Welby is the face of BBC One social channels. She launched the award-winning Snapchat account and has presented live from events such as the BAFTAs, Sports Personality of the Year, BRIT Awards and BBC Music Awards. In 2017 she won a Digiday Publishing Award for Best Use of Snapchat for her work on the BBC One campaign.

==Personal life==
Growing up, she looked up to childrens TV presenter Cat Deeley. She stated "Cat was a bit of an idol. Mainly because she wasn't afraid to laugh at herself and be silly." Welby's favourite TV show is Curb Your Enthusiasm, and she states that comedy drives a lot of her work, stating in an interview that "no matter what kind of show I am working on, or what kind of day I might be having, my goal is always the same – find the funny in everything."
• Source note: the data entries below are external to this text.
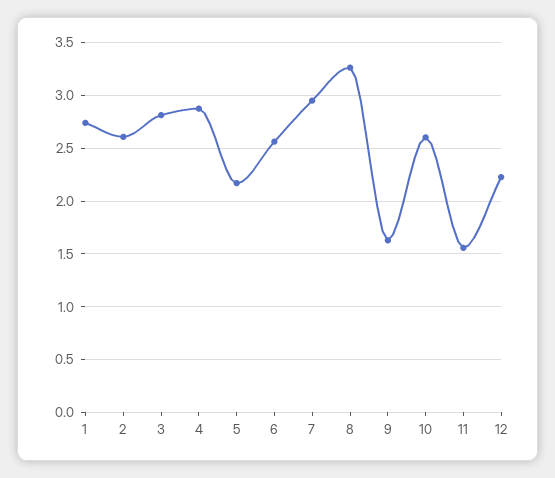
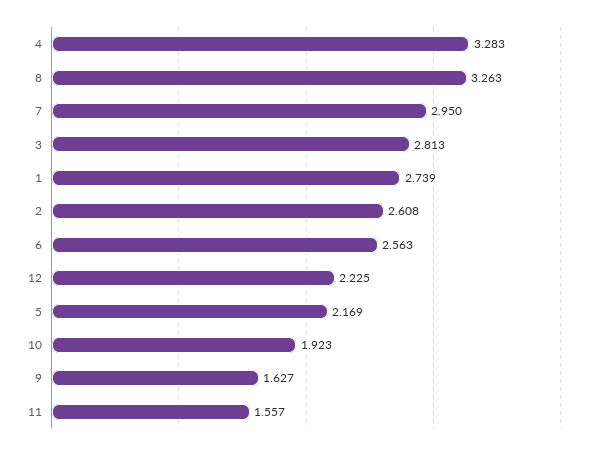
  {
    "1": 2.739,
    "2": 2.608,
    "3": 2.813,
-   "4": 2.9,
+   "4": 3.283,
    "5": 2.169,
    "6": 2.563,
    "7": 2.95,
    "8": 3.263,
    "9": 1.627,
-   "10": 2.6,
+   "10": 1.923,
    "11": 1.557,
    "12": 2.225
  }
On 28 February 2024, Welby announced she is expecting her first child with fiancée Jake Beckett. She announced this news live on air on Capital Breakfast. On 29 June 2024, it was announced she gave birth to a girl. She lives in Wandsworth, southwest London.

==Charity work==
Welby is an active supporter of several charities including the Sick Children's Trust and Leonard Cheshire Disability Centre. She told The Daily Express that "The Sick Children’s Trust is a wonderful charity. My older sister sadly died from meningitis before I was born, so it's a cause that’s close to my heart". Since 2013, she has been the face of the NHS Keep Well, Keep Warm campaign, aimed at keeping vulnerable members of society warm during the cold winter months. In 2016, she was recognised for her creativity and commitment to charity work in London by the Mayor of Wandsworth, Nicola Nardelli.